» **RECORDS TO USE**:
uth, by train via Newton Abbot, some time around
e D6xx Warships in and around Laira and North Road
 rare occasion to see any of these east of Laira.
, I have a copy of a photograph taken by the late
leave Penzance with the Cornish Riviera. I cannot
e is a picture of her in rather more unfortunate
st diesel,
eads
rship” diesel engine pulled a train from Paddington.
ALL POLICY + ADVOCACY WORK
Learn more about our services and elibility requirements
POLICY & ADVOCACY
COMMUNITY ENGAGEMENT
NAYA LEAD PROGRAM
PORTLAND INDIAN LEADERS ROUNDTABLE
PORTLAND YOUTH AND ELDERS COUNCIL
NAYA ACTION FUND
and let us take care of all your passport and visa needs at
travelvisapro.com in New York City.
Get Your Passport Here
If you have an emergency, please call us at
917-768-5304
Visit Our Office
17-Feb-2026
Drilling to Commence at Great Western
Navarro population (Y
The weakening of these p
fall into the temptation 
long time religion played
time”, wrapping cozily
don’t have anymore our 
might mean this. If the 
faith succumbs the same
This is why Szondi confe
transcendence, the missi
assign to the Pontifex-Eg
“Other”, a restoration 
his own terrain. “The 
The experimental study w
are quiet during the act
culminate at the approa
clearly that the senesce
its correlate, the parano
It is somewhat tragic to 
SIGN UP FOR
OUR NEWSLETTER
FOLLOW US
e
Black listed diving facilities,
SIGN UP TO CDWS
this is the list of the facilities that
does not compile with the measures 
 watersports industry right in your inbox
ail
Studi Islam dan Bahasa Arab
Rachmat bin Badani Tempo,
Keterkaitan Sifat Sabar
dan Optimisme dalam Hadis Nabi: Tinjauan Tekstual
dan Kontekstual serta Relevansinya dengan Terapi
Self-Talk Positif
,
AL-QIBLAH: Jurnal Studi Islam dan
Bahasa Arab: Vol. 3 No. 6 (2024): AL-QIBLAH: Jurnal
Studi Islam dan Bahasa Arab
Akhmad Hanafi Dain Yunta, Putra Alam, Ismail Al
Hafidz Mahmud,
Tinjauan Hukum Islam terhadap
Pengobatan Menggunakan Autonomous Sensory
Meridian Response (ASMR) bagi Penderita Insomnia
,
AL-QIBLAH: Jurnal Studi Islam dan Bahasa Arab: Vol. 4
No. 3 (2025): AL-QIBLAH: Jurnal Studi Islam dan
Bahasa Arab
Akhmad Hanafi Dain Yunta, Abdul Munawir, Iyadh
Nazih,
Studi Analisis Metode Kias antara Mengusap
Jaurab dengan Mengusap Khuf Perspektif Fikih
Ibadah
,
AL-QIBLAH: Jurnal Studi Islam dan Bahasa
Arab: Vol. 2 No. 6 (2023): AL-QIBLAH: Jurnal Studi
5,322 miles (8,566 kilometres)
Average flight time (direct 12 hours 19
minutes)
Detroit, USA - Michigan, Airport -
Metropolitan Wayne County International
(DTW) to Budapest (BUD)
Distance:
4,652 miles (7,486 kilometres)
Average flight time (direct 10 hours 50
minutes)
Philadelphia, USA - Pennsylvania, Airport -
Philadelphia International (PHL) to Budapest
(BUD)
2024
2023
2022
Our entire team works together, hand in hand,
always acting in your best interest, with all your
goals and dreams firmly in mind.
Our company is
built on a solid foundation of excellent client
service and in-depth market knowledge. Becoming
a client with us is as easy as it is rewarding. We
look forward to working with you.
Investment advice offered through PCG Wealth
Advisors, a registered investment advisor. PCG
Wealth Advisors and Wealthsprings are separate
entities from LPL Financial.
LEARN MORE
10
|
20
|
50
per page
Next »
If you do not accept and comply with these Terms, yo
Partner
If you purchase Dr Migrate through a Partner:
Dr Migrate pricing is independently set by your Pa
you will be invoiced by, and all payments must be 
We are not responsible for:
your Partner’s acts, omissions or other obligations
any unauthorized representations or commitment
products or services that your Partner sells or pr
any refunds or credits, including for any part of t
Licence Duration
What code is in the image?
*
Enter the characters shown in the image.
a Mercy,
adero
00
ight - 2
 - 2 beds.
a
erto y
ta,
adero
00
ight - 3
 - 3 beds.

» **ABOUT THIS TASK**: For each line above that contains "through", add one to a count, then state only the final number.

» **ANSWER TO THE PROBLEM**: 2